** Start of SOURCE TEXT **

This paper begins with a literature review of the application of the linear generator in wave energy conversion. Then, the WEC concept is described, and the specification of the linear PM generator reference is given. Next, the method to calculate the power performance of the WEC is presented, in which both hydrodynamic modeling and electrical modeling are considered. The main design parameters of the generator are resized to minimize the LCOE for a realistic sea site. For comparison, three different sizing methods of the electrical machines are applied to determine the optimal PTO capacity. The influence of sizing methods on the resized generator performance, the AEP and the LCOE of the WEC are analyzed. Moreover, the dependence of the generator efficiency and PTO size determination on the characteristics of wave resources is discussed. Finally, conclusions are drawn.

2. Review of the Application of Linear Generator in Wave Energy Conversion

The commonly used PTO systems in WECs are divided into five types by their operating principles, and they are briefly introduced below.
  • Hydraulic PTO: In hydraulic PTO, the motion of a buoy drives the hydraulic piston to increase the pressure of the working medium. Then, the pressure of the medium is raised sufficiently high in an accumulator to rotate the hydraulic motor. The hydraulic PTO is robust and able to provide large forces at low frequencies, which highly matches the dynamic characteristics of WECs. Hydraulic PTO systems were widely used in WECs, such as Pelamis and Edinburgh Duck [15,16,17]. However, hydraulic PTO systems contain plenty of moving parts, which results in their complex structure. So, regular system maintenance and inspection are normally required, which is time-consuming and costly [2]. In addition, the conversion efficiencies of hydraulic PTO systems are relatively low [18].

** End of SOURCE TEXT **

§ **BRIEF**
Copy word for word the part of the wave energy passage starting at "2. Review of" and ending at "briefly introduced below.".

** Start of RECORDED DATA **

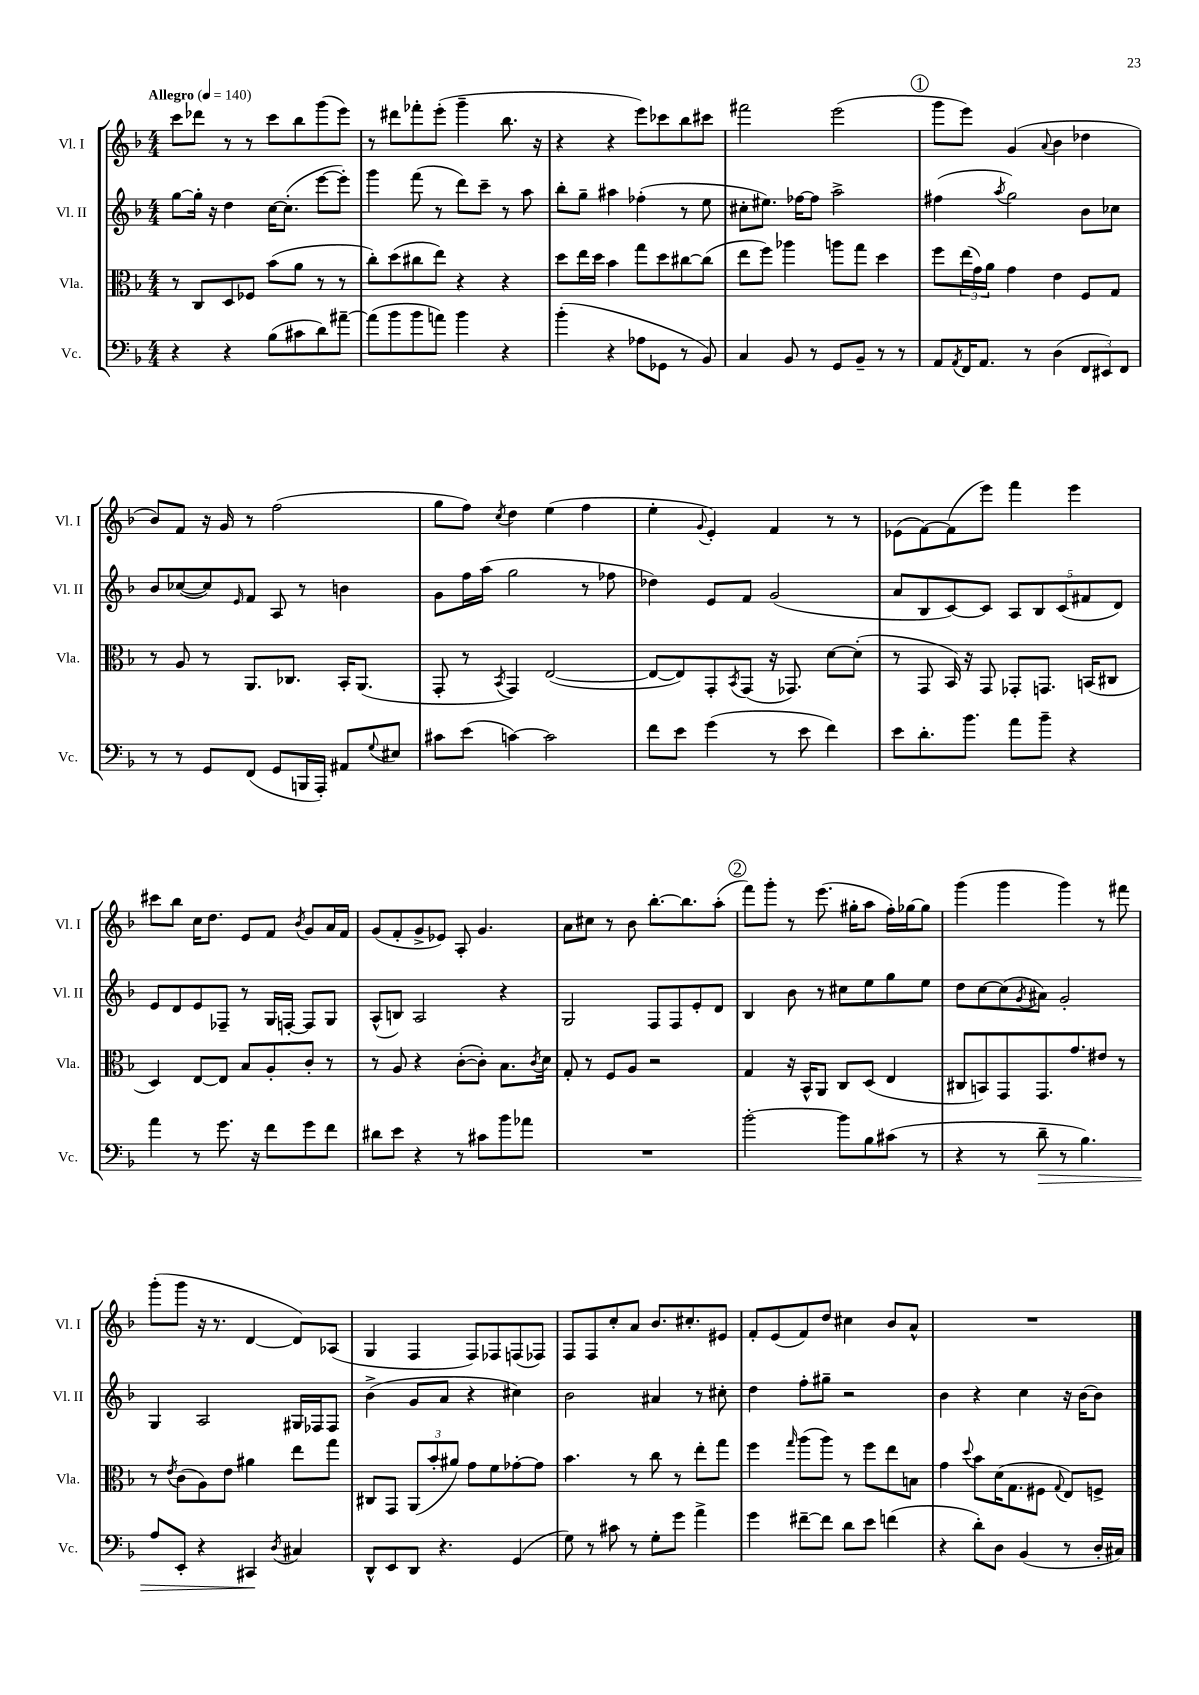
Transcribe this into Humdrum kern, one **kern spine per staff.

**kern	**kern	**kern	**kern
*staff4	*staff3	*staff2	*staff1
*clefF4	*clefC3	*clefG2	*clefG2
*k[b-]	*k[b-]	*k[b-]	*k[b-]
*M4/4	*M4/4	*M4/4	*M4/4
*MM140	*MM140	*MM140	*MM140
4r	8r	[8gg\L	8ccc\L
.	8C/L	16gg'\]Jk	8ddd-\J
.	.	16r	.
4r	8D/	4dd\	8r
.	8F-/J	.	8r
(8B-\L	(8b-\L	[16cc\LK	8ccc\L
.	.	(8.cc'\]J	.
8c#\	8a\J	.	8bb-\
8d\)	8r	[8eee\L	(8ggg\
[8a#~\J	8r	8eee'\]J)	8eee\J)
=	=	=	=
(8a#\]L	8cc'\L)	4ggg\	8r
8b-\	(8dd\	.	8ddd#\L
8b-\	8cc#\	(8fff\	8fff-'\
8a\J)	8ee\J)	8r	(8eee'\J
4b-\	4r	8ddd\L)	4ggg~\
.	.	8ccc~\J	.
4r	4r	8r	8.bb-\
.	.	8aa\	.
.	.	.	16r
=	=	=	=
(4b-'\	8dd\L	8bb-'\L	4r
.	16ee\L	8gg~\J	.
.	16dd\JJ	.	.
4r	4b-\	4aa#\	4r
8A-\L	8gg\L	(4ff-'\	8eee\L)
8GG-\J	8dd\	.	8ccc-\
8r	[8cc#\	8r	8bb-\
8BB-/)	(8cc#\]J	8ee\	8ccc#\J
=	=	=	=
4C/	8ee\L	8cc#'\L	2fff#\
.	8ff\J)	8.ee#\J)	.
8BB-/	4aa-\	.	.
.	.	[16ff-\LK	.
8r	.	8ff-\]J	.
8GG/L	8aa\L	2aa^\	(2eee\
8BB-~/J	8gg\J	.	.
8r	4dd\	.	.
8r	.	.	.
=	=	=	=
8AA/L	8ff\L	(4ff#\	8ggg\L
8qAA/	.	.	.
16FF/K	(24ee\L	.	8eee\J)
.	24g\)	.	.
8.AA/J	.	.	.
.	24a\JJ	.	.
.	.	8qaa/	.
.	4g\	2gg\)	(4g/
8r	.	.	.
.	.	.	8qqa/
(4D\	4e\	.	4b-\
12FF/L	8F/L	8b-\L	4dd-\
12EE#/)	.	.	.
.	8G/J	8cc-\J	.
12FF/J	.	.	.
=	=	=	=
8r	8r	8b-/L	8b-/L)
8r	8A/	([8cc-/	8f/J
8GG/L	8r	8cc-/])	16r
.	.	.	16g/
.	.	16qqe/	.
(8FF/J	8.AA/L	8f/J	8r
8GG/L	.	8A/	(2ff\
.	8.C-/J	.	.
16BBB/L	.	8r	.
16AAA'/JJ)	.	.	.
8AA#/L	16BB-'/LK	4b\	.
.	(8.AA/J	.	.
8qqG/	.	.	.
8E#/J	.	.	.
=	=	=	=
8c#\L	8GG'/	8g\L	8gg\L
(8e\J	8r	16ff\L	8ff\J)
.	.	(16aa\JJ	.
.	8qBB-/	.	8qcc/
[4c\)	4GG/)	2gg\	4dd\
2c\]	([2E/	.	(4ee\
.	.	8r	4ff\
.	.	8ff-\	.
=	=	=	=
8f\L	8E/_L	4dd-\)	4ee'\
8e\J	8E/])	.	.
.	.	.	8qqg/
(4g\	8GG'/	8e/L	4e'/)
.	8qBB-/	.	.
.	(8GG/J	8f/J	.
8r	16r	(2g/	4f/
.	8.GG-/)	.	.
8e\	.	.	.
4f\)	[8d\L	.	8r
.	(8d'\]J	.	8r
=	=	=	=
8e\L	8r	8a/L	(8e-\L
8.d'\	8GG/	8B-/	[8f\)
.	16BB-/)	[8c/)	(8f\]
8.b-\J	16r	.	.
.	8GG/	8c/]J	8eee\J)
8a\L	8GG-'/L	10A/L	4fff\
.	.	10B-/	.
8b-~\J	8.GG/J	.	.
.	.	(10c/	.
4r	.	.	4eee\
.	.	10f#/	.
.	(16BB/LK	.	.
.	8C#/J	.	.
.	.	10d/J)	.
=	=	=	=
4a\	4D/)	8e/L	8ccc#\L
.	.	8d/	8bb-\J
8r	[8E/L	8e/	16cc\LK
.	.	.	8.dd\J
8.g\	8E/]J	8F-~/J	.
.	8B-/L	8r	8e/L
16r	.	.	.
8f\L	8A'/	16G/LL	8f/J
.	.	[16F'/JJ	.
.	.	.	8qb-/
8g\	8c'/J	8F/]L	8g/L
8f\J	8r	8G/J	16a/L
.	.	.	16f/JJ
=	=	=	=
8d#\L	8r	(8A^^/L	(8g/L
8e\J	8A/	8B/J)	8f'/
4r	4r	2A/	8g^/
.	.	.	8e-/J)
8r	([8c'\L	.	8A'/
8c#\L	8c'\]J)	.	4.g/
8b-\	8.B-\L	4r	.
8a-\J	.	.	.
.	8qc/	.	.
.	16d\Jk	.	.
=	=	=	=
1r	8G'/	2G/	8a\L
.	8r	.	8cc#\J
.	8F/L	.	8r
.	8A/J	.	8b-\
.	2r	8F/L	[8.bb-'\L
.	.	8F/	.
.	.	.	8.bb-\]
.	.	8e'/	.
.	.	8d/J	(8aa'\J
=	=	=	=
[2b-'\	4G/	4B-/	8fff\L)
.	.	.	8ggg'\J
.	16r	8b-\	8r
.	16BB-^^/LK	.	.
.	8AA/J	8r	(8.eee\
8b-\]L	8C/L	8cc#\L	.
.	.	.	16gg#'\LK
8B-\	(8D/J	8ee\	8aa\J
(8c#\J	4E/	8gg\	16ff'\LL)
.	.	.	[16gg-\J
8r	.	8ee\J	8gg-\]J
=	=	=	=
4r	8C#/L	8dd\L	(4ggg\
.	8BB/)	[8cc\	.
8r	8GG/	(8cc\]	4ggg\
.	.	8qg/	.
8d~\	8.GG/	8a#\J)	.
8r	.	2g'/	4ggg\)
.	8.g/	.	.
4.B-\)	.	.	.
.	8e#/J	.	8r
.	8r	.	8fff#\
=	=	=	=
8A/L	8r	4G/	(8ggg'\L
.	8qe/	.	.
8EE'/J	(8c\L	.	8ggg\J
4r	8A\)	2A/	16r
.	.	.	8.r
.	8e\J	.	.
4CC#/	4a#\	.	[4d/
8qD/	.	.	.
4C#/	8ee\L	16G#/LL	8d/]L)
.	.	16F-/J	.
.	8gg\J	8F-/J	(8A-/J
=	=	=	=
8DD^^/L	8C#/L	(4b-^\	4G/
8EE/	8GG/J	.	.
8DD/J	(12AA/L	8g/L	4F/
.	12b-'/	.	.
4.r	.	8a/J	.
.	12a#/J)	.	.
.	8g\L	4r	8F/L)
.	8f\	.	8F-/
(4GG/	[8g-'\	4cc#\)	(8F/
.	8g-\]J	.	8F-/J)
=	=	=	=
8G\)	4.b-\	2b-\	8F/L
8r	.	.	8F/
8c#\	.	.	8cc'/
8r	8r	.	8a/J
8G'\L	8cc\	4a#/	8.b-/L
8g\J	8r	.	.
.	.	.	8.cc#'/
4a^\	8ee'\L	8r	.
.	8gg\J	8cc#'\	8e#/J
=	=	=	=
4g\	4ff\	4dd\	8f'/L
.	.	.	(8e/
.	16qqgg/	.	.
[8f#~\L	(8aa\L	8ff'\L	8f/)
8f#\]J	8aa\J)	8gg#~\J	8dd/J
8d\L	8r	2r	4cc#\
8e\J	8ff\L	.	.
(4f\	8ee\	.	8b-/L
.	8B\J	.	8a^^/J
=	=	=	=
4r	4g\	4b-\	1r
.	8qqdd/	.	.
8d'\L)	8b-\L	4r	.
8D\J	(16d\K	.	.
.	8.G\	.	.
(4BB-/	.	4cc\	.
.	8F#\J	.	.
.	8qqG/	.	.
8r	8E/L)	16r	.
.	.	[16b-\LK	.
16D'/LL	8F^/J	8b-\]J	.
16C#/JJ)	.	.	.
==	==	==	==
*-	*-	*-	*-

** End of RECORDED DATA **

§ **THE OUTPUT**
2. Review of the Application of Linear Generator in Wave Energy Conversion

The commonly used PTO systems in WECs are divided into five types by their operating principles, and they are briefly introduced below.